There is potential for developing anti-NET therapies that facilitate cancer immunotherapy or cytotoxic chemotherapy.⁵⁶ CEACAM1 expression is associated with T-cell exhaustion and resistance to tumor-infiltrating lymphocyte immunotherapy in melanoma.⁵⁵ Therefore, targeting CEACAM1 may improve immunotherapy efficacy for melanoma. Degradation of NETs with DNase1 was shown to reverse anti-PD-1 antibody monotherapy resistance in a murine MSI-high CRC model.⁷⁴ Combination therapy (DNase1 + immune checkpoint inhibitor) restored CD8⁺ T cell infiltration and cytotoxicity, significantly decreased tumor volume and TINs, and markedly improved survival compared to control or individual monotherapy groups.⁷⁴

The CXCR1 and CXCR2 pathways, which stimulate neutrophil chemotaxis and NETosis, are potential anticancer therapy targets (Fig. 6B). They can be blocked by pertussis toxin (Reparixin), which inhibits GPCR G-unit.³⁹ Administration of SX-682, an inhibitor of IL-8 receptors CXCR1 and CXCR2, enhanced the effect of NK cell therapy in a murine in vivo model of head and neck squamous cell carcinoma.⁵⁹ Furthermore, NETs induce tumors to release IL-8, which increases neutrophil recruitment, NETosis, tumor cell proliferation, and liver metastases in CRC. Neutralizing IL-8 antibodies block this feed-forward loop of IL-8/CXCR2/NETosis/CRC liver metastasis⁷⁵ (Fig. 6B).
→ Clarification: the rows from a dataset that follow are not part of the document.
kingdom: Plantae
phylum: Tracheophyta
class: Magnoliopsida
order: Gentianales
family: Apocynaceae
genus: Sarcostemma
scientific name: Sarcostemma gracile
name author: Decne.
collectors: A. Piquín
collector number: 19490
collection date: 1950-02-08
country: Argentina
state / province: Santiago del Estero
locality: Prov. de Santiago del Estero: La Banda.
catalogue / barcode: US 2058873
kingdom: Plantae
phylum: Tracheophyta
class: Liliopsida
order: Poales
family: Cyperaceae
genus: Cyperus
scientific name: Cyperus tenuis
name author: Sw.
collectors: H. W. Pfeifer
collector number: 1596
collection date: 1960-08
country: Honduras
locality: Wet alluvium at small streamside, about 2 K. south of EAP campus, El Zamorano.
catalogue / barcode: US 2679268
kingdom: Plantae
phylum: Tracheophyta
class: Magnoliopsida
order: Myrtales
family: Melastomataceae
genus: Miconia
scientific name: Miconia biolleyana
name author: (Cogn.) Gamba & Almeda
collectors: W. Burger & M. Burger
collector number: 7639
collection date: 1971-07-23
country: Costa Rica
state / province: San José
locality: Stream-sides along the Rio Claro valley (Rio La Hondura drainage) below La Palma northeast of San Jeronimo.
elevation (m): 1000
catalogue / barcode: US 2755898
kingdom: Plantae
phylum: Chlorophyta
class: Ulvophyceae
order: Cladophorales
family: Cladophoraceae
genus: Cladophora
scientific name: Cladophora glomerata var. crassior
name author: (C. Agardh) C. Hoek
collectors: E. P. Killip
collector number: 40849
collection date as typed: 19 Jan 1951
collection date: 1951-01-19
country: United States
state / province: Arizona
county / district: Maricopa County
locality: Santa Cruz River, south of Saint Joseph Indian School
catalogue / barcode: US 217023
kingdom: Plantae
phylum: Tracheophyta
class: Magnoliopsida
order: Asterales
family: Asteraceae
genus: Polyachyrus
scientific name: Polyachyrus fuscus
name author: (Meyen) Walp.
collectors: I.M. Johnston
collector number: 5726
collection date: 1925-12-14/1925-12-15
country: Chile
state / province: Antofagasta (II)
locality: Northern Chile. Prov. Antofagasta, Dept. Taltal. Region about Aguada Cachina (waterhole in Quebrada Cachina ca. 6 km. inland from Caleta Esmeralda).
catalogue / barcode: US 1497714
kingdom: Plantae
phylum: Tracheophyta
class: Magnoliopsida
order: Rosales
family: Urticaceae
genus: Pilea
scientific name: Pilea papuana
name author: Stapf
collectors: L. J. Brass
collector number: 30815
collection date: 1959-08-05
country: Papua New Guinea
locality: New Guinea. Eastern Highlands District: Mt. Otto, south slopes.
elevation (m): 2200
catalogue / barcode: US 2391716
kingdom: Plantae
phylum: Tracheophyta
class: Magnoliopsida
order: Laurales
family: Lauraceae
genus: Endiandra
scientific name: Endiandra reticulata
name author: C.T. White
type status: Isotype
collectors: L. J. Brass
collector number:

In a murine model, the angiotensin converting enzyme (ACE) inhibitor enalapril resensitized CRC to 5-Fluorouracil through inhibition of NF-κB/STAT3, NOX, and MMP-9. Combined enalapril/5-Fluorouracil, but not the individual monotherapies, synergistically reduced EMT and lymphatic, peritoneal, and hepatic CRC metastatic disease.⁶⁷ Inhibition of NETosis in vivo is inferred, since ACE or angiotensin II type 1 receptor (AT1R) inhibition significantly decreases neutrophil ROS, NOX activity and NETosis^10,12 (Table 1).

CONCLUSIONS

The pathophysiology of NETosis is of importance to surgeons, as NET formation is closely related to postoperative complications and cancer recurrence after surgery. NET ecDNA filaments decorated with histones and enzymes act as aggregation factors in cholelithiasis, pancreatitis, gout, and postoperative thrombosis. Excessive NETosis impairs wound healing in both the early postoperative period and in chronic wounds, particularly in patients with diabetes. Elevated levels of TINs, neutrophil-to-lymphocyte-ratio or NETs are associated with poor cancer prognosis. The perioperative period is characterized by ROS generation, cytokine release, tissue hypoxia and the activation of platelets, coagulation cascades, and neutrophils with NET formation. NETs enhance tumor growth, tumor-associated thrombosis, PDL-1 expression, T-cell exhaustion, evasion of host immunosurveillance, and facilitate metastatic organotropism in multiple cancer types, including colorectal, gastric, pancreatic, breast, ovarian, and lung cancers. Cholesterol crystals stimulate NETosis and thromboinflammation in atheromatous plaques. Currently, treatments targeting NETs are being investigated, including NET prevention, degradation or stabilization, neutralization of NDP, and scavenging of cfDNA. Such treatments include the use of recombinant human DNase1 or maggot DNase, PAD4 inhibitors, ROS scavengers, neutrophil protease inhibitors, heparins, and targeting of neutrophils, platelets, chemokines, and cytokines. Perioperative inhibition of NETosis without interfering with canonical antimicrobial protection requires further clinical research but has the potential to enhance recovery after surgery and oncological outcomes.